**What you should do**
Without the pictures, return each record as it appears.

**Entries taken from a collection**

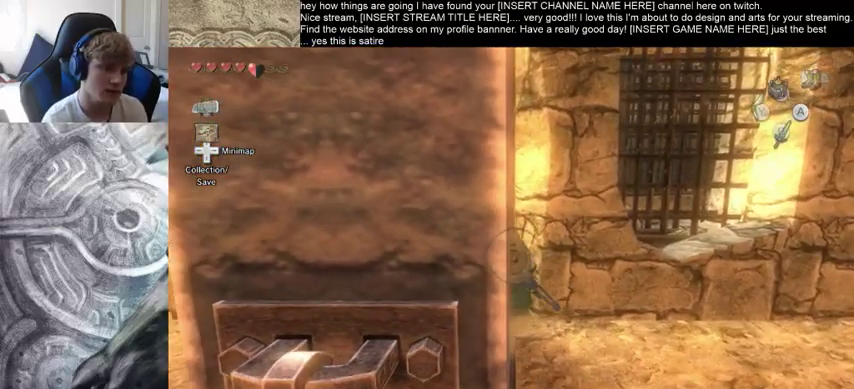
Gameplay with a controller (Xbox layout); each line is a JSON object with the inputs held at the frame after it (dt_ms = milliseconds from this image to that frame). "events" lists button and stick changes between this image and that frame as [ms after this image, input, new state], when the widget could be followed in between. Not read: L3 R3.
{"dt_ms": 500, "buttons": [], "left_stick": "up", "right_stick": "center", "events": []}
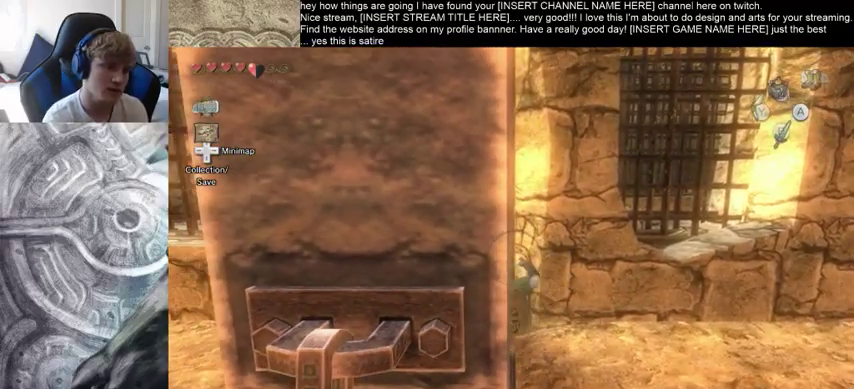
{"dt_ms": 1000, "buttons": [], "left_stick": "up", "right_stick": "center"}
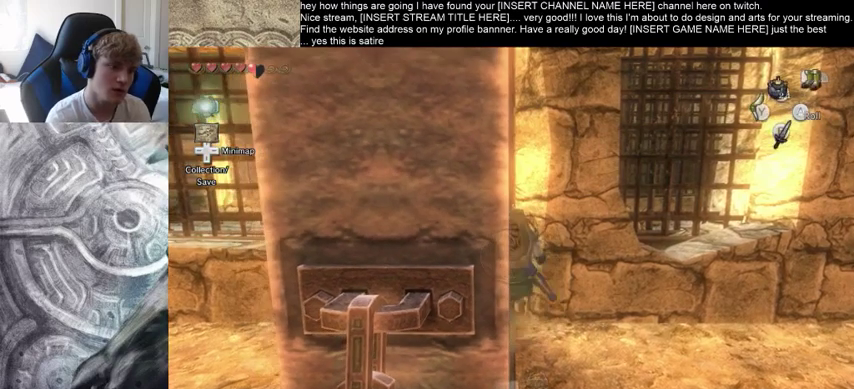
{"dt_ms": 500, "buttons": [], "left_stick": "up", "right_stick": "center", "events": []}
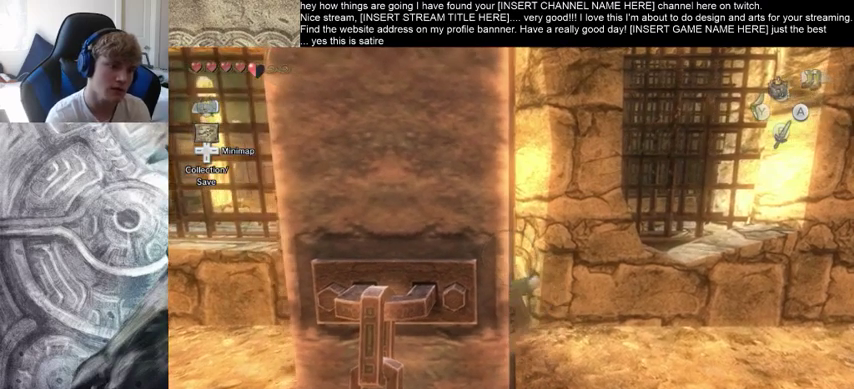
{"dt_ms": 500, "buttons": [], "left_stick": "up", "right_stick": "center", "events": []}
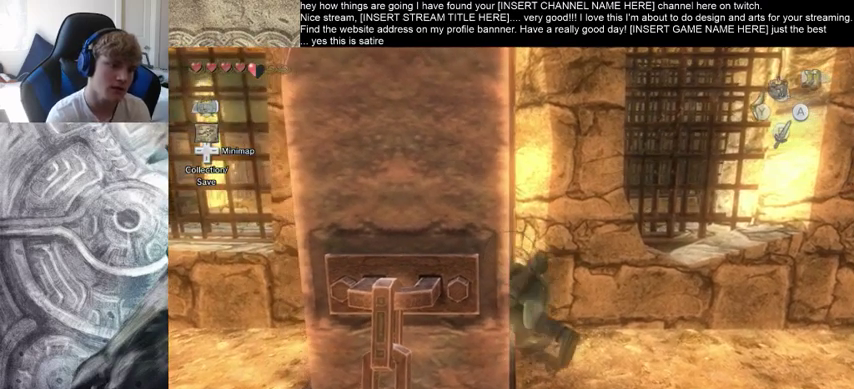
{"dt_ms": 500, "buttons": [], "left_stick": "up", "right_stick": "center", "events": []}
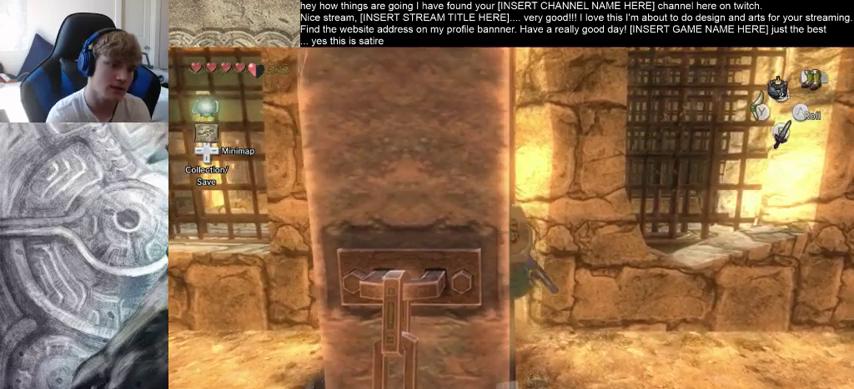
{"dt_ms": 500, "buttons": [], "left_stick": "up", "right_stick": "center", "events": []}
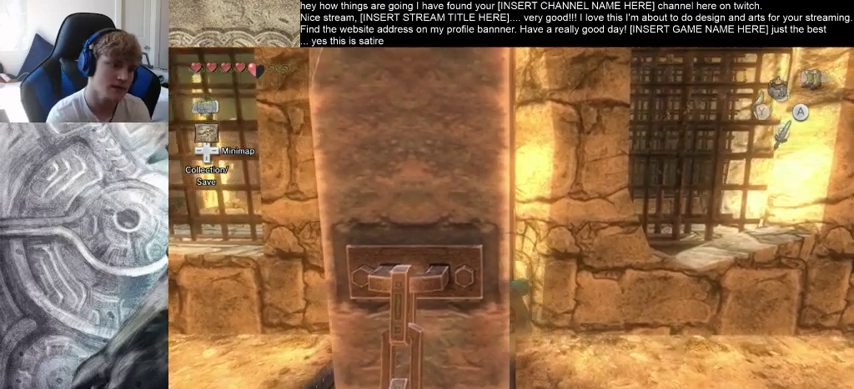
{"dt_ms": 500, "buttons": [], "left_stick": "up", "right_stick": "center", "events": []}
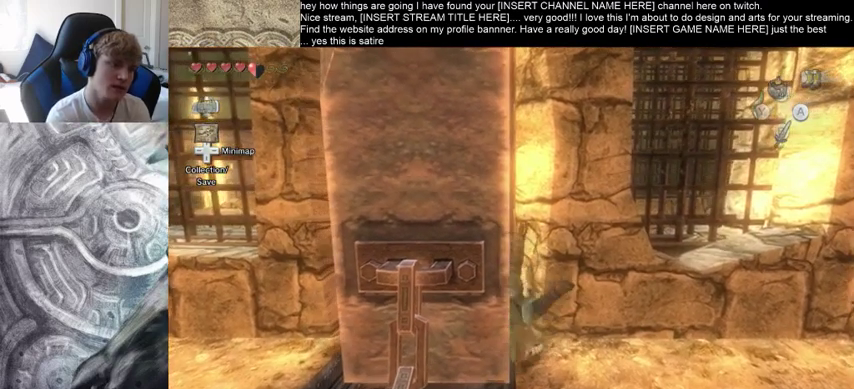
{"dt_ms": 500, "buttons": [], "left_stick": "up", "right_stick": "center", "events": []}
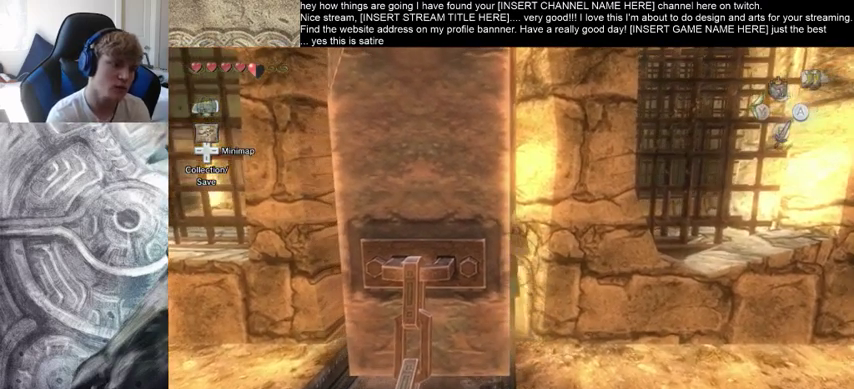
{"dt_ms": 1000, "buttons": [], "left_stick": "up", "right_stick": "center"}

**Solution below**
Gameplay with a controller (Xbox layout); each line is a JSON object with the inputs held at the frame after it (dt_ms = milliseconds from this image to that frame). "events" lists button and stick changes between this image and that frame as [ms after this image, input, new state], when the widget could be followed in between. Not read: L3 R3.
{"dt_ms": 500, "buttons": [], "left_stick": "up", "right_stick": "center", "events": []}
{"dt_ms": 1000, "buttons": [], "left_stick": "up", "right_stick": "center"}
{"dt_ms": 500, "buttons": [], "left_stick": "up", "right_stick": "center", "events": []}
{"dt_ms": 500, "buttons": [], "left_stick": "up", "right_stick": "center", "events": []}
{"dt_ms": 500, "buttons": [], "left_stick": "up", "right_stick": "center", "events": []}
{"dt_ms": 500, "buttons": [], "left_stick": "up", "right_stick": "center", "events": []}
{"dt_ms": 500, "buttons": [], "left_stick": "up", "right_stick": "center", "events": []}
{"dt_ms": 500, "buttons": [], "left_stick": "up", "right_stick": "center", "events": []}
{"dt_ms": 1000, "buttons": [], "left_stick": "up", "right_stick": "center"}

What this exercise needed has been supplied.